- [Supplied material]
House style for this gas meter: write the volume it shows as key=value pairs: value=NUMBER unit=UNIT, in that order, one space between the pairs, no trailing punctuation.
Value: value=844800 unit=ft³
...
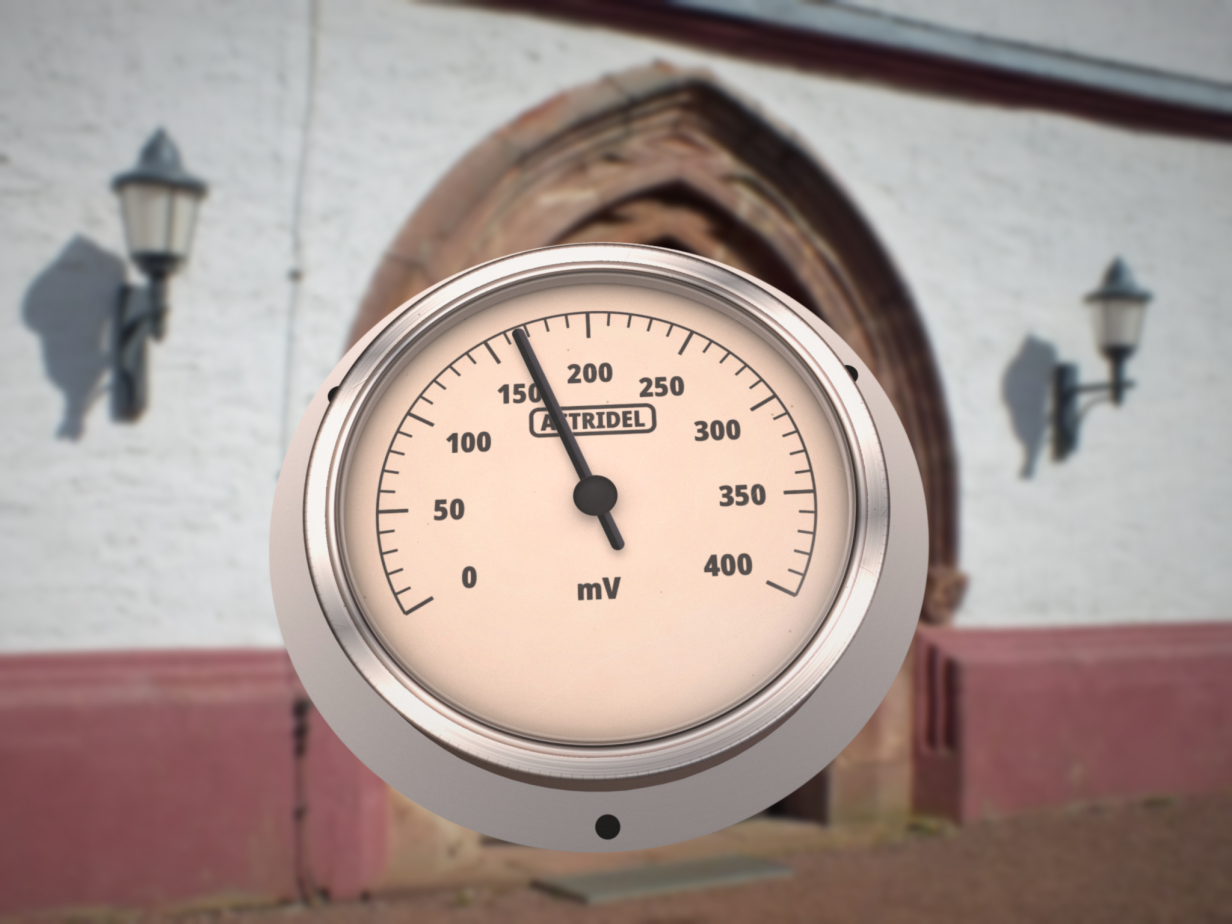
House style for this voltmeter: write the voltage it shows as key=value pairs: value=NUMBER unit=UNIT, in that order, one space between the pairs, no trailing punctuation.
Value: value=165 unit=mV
--
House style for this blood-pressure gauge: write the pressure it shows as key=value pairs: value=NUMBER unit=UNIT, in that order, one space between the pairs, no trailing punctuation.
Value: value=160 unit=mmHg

- [Try it]
Copy the stretch of data from the line containing "House style for this gas" through the line containing "Value: value=844800 unit=ft³", character for character, and include nothing else.

- [Exercise output]
House style for this gas meter: write the volume it shows as key=value pairs: value=NUMBER unit=UNIT, in that order, one space between the pairs, no trailing punctuation.
Value: value=844800 unit=ft³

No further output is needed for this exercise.